Carole followed his example. The slide gave more resistance than she'd expected.

"Remember what I said," Joseph told them. "If anything happens to me, get out of town and do your best to reach unoccupied territory."

He leaned away and peered around the corner, then turned back to them and nodded.

"I think we're in business."

He motioned them to follow when Carole cleared the corner she saw what he meant. Down the gentle slope, past Thirty-Fourth Street, she spotted three still figures lying on the sidewalk under the Empire State Building's front canopy.

As they passed a smashed and looted Duane Reade, Houlihan's came into view. Writhing forms littered the sidewalk in front of it. One lay in the open doorway next to the revolving door. The odor of fresh coffee wafted across the street through the cool dawn air. On another day, in another place, the smell would have had her salivating, but right now her stomach had shrunk to a tight little knot the size of a walnut.

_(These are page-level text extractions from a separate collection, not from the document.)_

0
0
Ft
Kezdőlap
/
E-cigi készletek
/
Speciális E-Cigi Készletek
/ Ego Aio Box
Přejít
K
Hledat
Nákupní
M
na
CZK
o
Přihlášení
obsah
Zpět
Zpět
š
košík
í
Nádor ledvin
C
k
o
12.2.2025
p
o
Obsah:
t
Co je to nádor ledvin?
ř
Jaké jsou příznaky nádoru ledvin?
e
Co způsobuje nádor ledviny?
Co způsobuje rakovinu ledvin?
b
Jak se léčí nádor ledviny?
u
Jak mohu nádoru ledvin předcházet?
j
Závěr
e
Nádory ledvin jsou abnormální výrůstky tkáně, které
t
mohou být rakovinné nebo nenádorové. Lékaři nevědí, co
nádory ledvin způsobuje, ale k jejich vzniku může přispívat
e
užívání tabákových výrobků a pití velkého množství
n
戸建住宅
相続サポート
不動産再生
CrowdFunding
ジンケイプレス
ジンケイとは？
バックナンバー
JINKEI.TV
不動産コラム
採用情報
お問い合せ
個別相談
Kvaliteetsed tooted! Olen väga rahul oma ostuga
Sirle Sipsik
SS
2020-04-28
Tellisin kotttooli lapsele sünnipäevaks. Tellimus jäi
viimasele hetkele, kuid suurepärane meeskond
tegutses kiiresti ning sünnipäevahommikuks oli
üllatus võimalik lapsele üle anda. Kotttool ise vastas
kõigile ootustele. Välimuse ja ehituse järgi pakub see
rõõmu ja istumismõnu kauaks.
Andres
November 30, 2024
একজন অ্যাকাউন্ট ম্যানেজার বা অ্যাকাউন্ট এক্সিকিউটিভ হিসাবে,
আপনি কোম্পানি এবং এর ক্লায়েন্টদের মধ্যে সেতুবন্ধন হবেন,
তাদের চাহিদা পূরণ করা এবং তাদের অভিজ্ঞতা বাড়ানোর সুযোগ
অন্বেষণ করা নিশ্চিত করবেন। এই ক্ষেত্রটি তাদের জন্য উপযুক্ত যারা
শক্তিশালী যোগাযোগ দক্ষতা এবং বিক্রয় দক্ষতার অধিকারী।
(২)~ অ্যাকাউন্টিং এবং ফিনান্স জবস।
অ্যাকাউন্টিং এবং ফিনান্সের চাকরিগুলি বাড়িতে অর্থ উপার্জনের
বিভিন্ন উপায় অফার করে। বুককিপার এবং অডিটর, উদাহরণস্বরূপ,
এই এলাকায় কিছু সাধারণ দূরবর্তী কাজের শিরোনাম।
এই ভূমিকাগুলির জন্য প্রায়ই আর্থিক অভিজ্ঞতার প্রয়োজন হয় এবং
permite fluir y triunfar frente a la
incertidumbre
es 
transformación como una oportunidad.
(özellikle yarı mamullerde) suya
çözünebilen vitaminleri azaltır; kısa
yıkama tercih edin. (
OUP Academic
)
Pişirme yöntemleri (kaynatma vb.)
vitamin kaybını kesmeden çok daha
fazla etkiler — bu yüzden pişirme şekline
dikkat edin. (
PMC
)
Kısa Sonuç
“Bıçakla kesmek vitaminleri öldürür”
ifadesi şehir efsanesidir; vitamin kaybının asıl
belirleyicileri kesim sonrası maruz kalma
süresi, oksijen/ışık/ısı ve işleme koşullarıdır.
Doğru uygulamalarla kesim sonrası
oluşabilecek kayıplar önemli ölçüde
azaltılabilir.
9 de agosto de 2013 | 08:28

They crossed the street and now Carole could see the Vichy close up— their gray faces, their bloodshot eyes, their blue lips. She tensed and ducked into a half crouch as she caught movement to her right. One of the Vichy was convulsing on the sidewalk. Her first impulse was to run to his side and help him, but she suppressed it. She, after all, was the reason for his seizure.